I do not see a problem in people campaigning to take us back into the EU after Brexit, but let it be delivered first. To not do so could cause bitterness and divisions for decades.

Bitterness

Nationalists and devolutionists should be the first to know about experiences of how Government stitch-ups with referenda and the result not being delivered cause great political problems.

Back in 1979, in the dying months of the Callaghan Government, the people of Scotland went to the polls to vote on proposals for a Scottish Assembly.

The result was that the pro-Assembly campaign had carried the day, but only just. But due a backbench Labour amendment put into the Scotland Bill a few months before, commonly known as the ‘40% rule’, the decision was not implemented.

The 40% threshold meant that at least 40% of the electorate voting on that day must have voted for the proposals to ensure its smooth passing through the House of Commons.

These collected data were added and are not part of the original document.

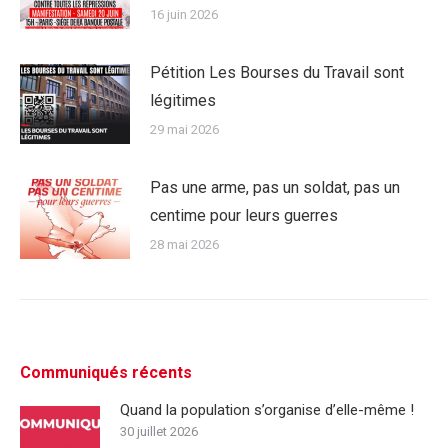
16 juin 2026
Pétition Les Bourses du Travail sont
légitimes
29 mai 2026
Pas une arme, pas un soldat, pas un
centime pour leurs guerres
28 mai 2026
Communiqués récents
Quand la population s’organise d’elle-même !
30 juillet 2026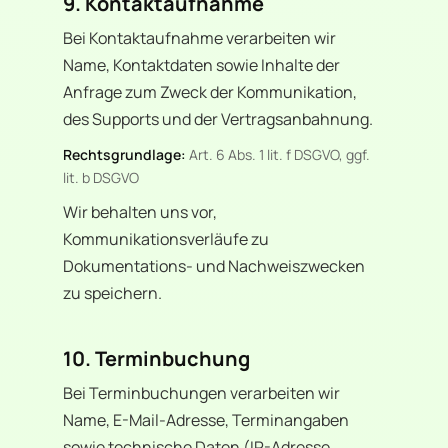
9. Kontaktaufnahme
Bei Kontaktaufnahme verarbeiten wir
Name, Kontaktdaten sowie Inhalte der
Anfrage zum Zweck der Kommunikation,
des Supports und der Vertragsanbahnung.
Rechtsgrundlage:
Art. 6 Abs. 1 lit. f DSGVO, ggf.
lit. b DSGVO
Wir behalten uns vor,
Kommunikationsverläufe zu
Dokumentations- und Nachweiszwecken
zu speichern.
10. Terminbuchung
Bei Terminbuchungen verarbeiten wir
Name, E-Mail-Adresse, Terminangaben
sowie technische Daten (IP-Adresse,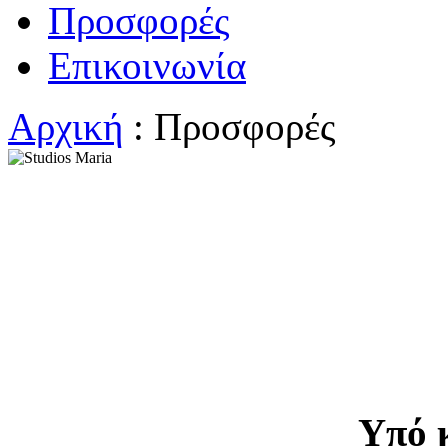
Προσφορές
Επικοινωνία
Αρχική
: Προσφορές
Υπό 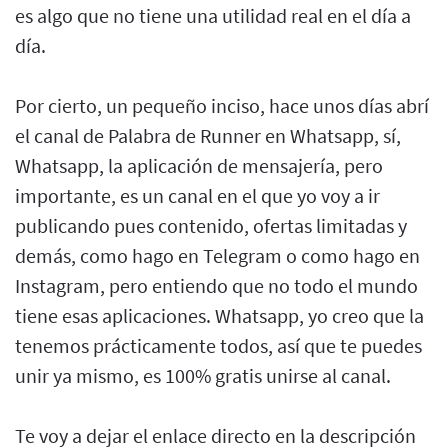
es algo que no tiene una utilidad real en el día a
día.
Por cierto, un pequeño inciso, hace unos días abrí
el canal de Palabra de Runner en Whatsapp, sí,
Whatsapp, la aplicación de mensajería, pero
importante, es un canal en el que yo voy a ir
publicando pues contenido, ofertas limitadas y
demás, como hago en Telegram o como hago en
Instagram, pero entiendo que no todo el mundo
tiene esas aplicaciones. Whatsapp, yo creo que la
tenemos prácticamente todos, así que te puedes
unir ya mismo, es 100% gratis unirse al canal.
Te voy a dejar el enlace directo en la descripción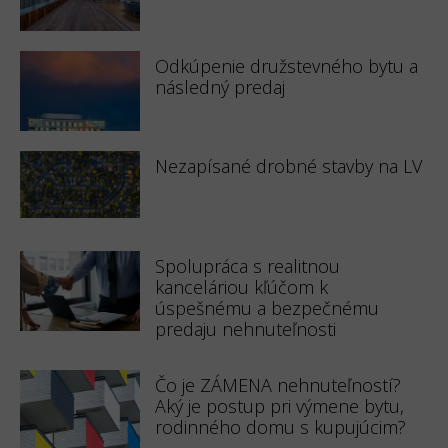
Odkúpenie družstevného bytu a
následný predaj
Nezapísané drobné stavby na LV
Spolupráca s realitnou
kanceláriou kľúčom k
úspešnému a bezpečnému
predaju nehnuteľnosti
Čo je ZÁMENA nehnuteľností?
Aký je postup pri výmene bytu,
rodinného domu s kupujúcim?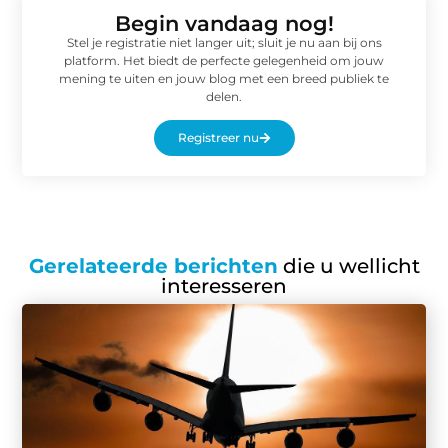
Begin vandaag nog!
Stel je registratie niet langer uit; sluit je nu aan bij ons
platform. Het biedt de perfecte gelegenheid om jouw
mening te uiten en jouw blog met een breed publiek te
delen.
Registreer nu
Gerelateerde berichten
die u wellicht
interesseren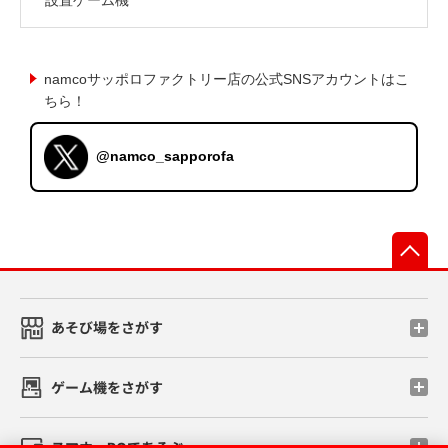
namcoサッポロファクトリー店の公式SNSアカウントはこ
ちら！
@namco_sapporofa
先
あそび場をさがす
ゲーム機をさがす
スマホ・PCであそぶ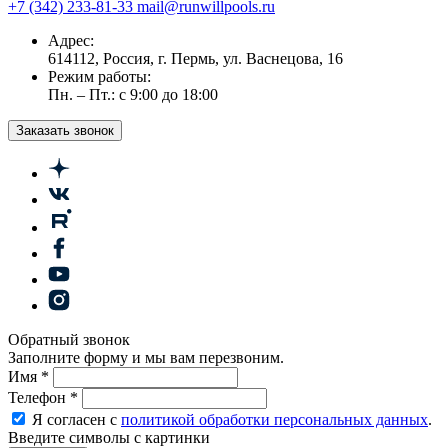
+7 (342) 233-81-33
mail@runwillpools.ru
Адрес:
614112, Россия, г. Пермь, ул. Васнецова, 16
Режим работы:
Пн. – Пт.: с 9:00 до 18:00
Заказать звонок
Обратный звонок
Заполните форму и мы вам перезвоним.
Имя
*
Телефон
*
Я согласен с
политикой обработки персональных данных
.
Введите символы с картинки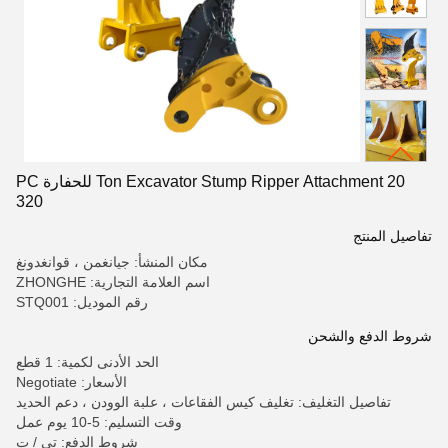
20 Ton Excavator Stump Ripper Attachment للحفارة PC
320
تفاصيل المنتج
مكان المنشأ: جيانغمن ، قوانغدونغ
اسم العلامة التجارية: ZHONGHE
رقم الموديل: STQ001
شروط الدفع والشحن
الحد الأدنى لكمية: 1 قطع
الأسعار: Negotiate
تفاصيل التغليف: تغليف كيس الفقاعات ، علبة الوودن ، دعم الحديد
وقت التسليم: 5-10 يوم عمل
شروط الدفع: تي / ت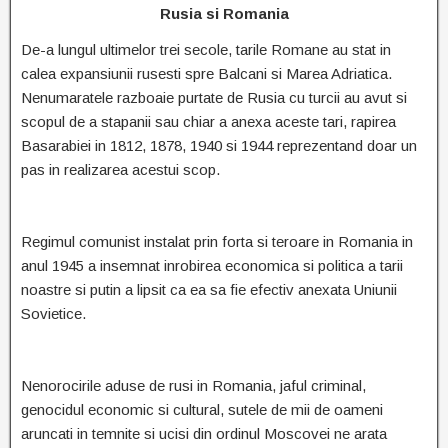
Rusia si Romania
De-a lungul ultimelor trei secole, tarile Romane au stat in
calea expansiunii rusesti spre Balcani si Marea Adriatica.
Nenumaratele razboaie purtate de Rusia cu turcii au avut si
scopul de a stapanii sau chiar a anexa aceste tari, rapirea
Basarabiei in 1812, 1878, 1940 si 1944 reprezentand doar un
pas in realizarea acestui scop.
Regimul comunist instalat prin forta si teroare in Romania in
anul 1945 a insemnat inrobirea economica si politica a tarii
noastre si putin a lipsit ca ea sa fie efectiv anexata Uniunii
Sovietice.
Nenorocirile aduse de rusi in Romania, jaful criminal,
genocidul economic si cultural, sutele de mii de oameni
aruncati in temnite si ucisi din ordinul Moscovei ne arata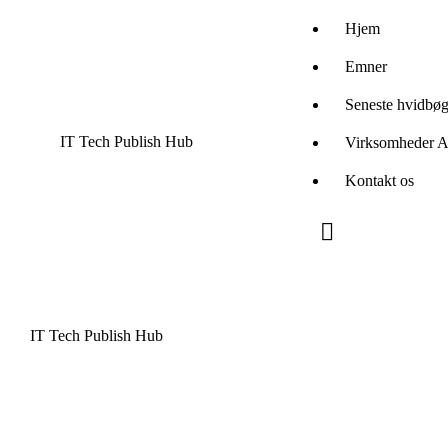
Hjem
Emner
Seneste hvidbøg
IT Tech Publish Hub
Virksomheder 
Kontakt os
IT Tech Publish Hub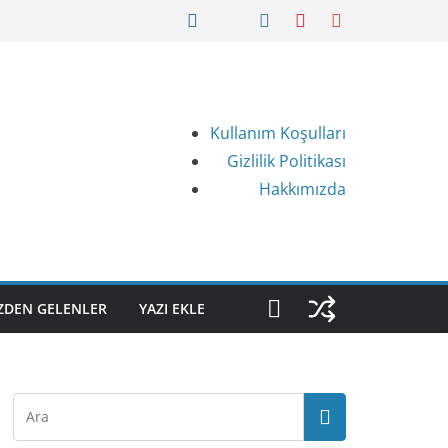
Kullanım Koşulları
Gizlilik Politikası
Hakkımızda
IZDEN GELENLER
YAZI EKLE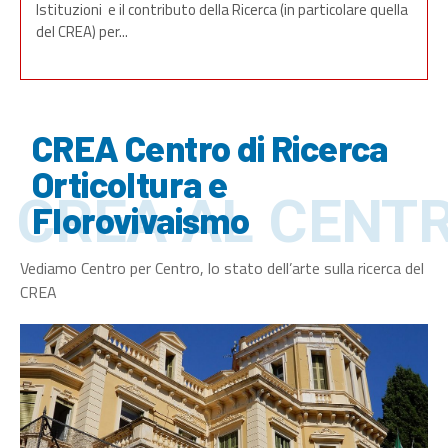
Istituzioni e il contributo della Ricerca (in particolare quella
del CREA) per...
CREA Centro di Ricerca
Orticoltura e
CREA AL CENT
Florovivaismo
Vediamo Centro per Centro, lo stato dell’arte sulla ricerca del
CREA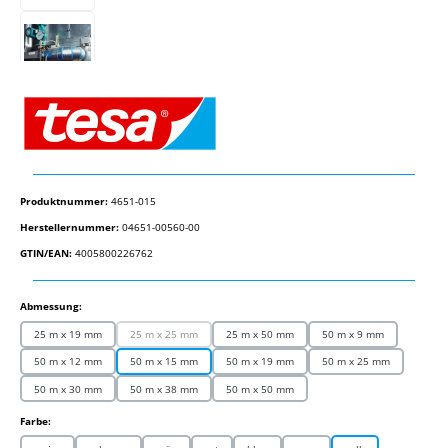
Produktnummer:
4651-015
Herstellernummer:
04651-00560-00
GTIN/EAN:
4005800226762
auswählen
Abmessung:
25 m x 19 mm
25 m x 25 mm
25 m x 50 mm
50 m x 9 mm
(Diese Option ist zurzeit nicht verfügbar.)
50 m x 12 mm
50 m x 15 mm
50 m x 19 mm
50 m x 25 mm
50 m x 30 mm
50 m x 38 mm
50 m x 50 mm
auswählen
Farbe: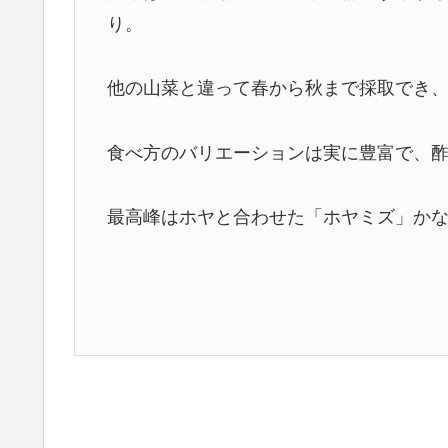
り。
他の山菜と違って春から秋まで採取でき
食べ方のバリエーションは実に豊富で、
最高峰はホヤと合わせた「ホヤミズ」か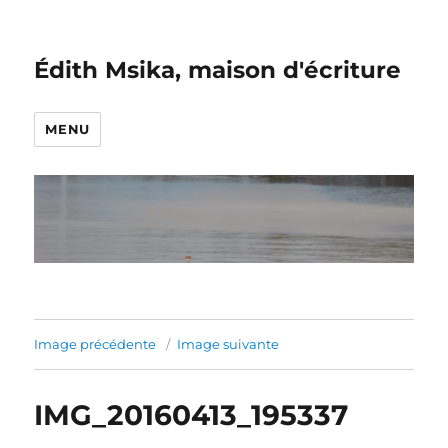
Édith Msika, maison d'écriture
MENU
Image précédente
Image suivante
IMG_20160413_195337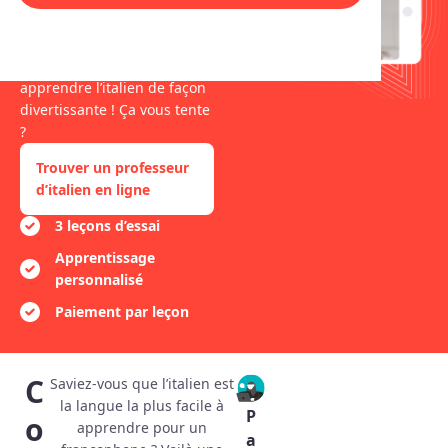
grammaire au vocabulaire
en passant par l’expression
orale. C’est parti pour
apprendre l’italien de façon
divertissante ! Ça vous tente
?
Trouver un professeur
d’italien en ligne
3 leçons d’essai
Apprentissage
personnalisé
Paiement par leçon
C
Saviez-vous que l’italien est
la langue la plus facile à
P
o
apprendre pour un
a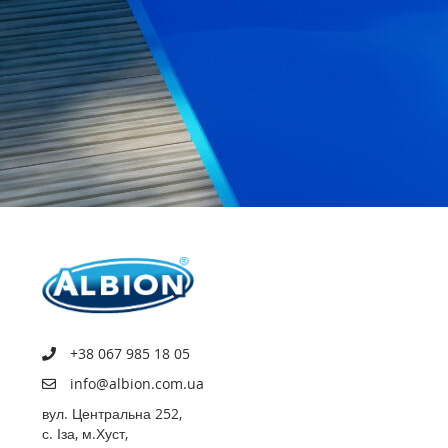
+38 067 985 18 05
info@albion.com.ua
вул. Центральна 252,
с. Іза, м.Хуст,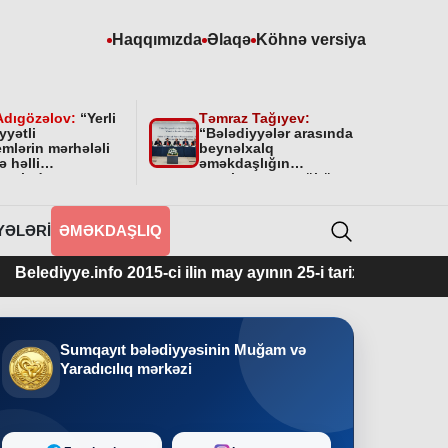
Haqqımızda
Əlaqə
Köhnə versiya
Adıgözəlov:
“
Yerli
Təmraz Tağıyev:
yyətli
“Bələdiyyələr arasında
mlərin mərhələli
beynəlxalq
ə həlli
əməkdaşlığın
amətində
qurulmasının mühüm
yyətini bundan
əhəmiyyəti var”
 da davam
cəkdir
”
YƏLƏRI
ƏMƏKDAŞLIQ
yye.info 2015-ci ilin may ayının 25-i tarixindən fəaliyyətdədir
Sumqayıt bələdiyyəsinin Muğam və
Yaradıcılıq mərkəzi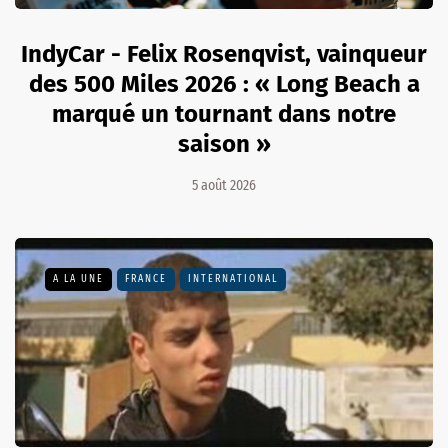
IndyCar - Felix Rosenqvist, vainqueur
des 500 Miles 2026 : « Long Beach a
marqué un tournant dans notre
saison »
5 août 2026
A LA UNE
FRANCE
INTERNATIONAL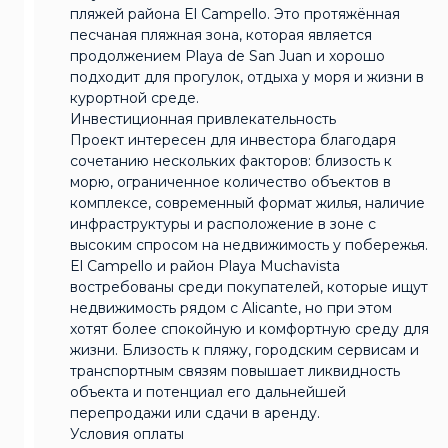
пляжей района El Campello. Это протяжённая
песчаная пляжная зона, которая является
продолжением Playa de San Juan и хорошо
подходит для прогулок, отдыха у моря и жизни в
курортной среде.
Инвестиционная привлекательность
Проект интересен для инвестора благодаря
сочетанию нескольких факторов: близость к
морю, ограниченное количество объектов в
комплексе, современный формат жилья, наличие
инфраструктуры и расположение в зоне с
высоким спросом на недвижимость у побережья.
El Campello и район Playa Muchavista
востребованы среди покупателей, которые ищут
недвижимость рядом с Alicante, но при этом
хотят более спокойную и комфортную среду для
жизни. Близость к пляжу, городским сервисам и
транспортным связям повышает ликвидность
объекта и потенциал его дальнейшей
перепродажи или сдачи в аренду.
Условия оплаты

But only 32.9% of those voting voted for the establishment of the Assembly.  For the next 18 years after that vote, Scottish politics was full of division, mistrust of politicians and bitterness.

The Thatcher years compounded the argument of many for devolution in Scotland along with continuity campaigns to deliver the referendum result.

This was until, again, in 1997, when the divisions over the devolution question were partly settled by a referendum with a very large majority.

Reversing one vote on Brexit can mean that if the question does come again, it may be that the result will be the same, but a bigger margin for Leave.

So, I say to nationalists and devolutionists who want to stop Brexit, beware opening that Pandora’s Box because you may find that what comes out is more detrimental to you than Brexit ever will be.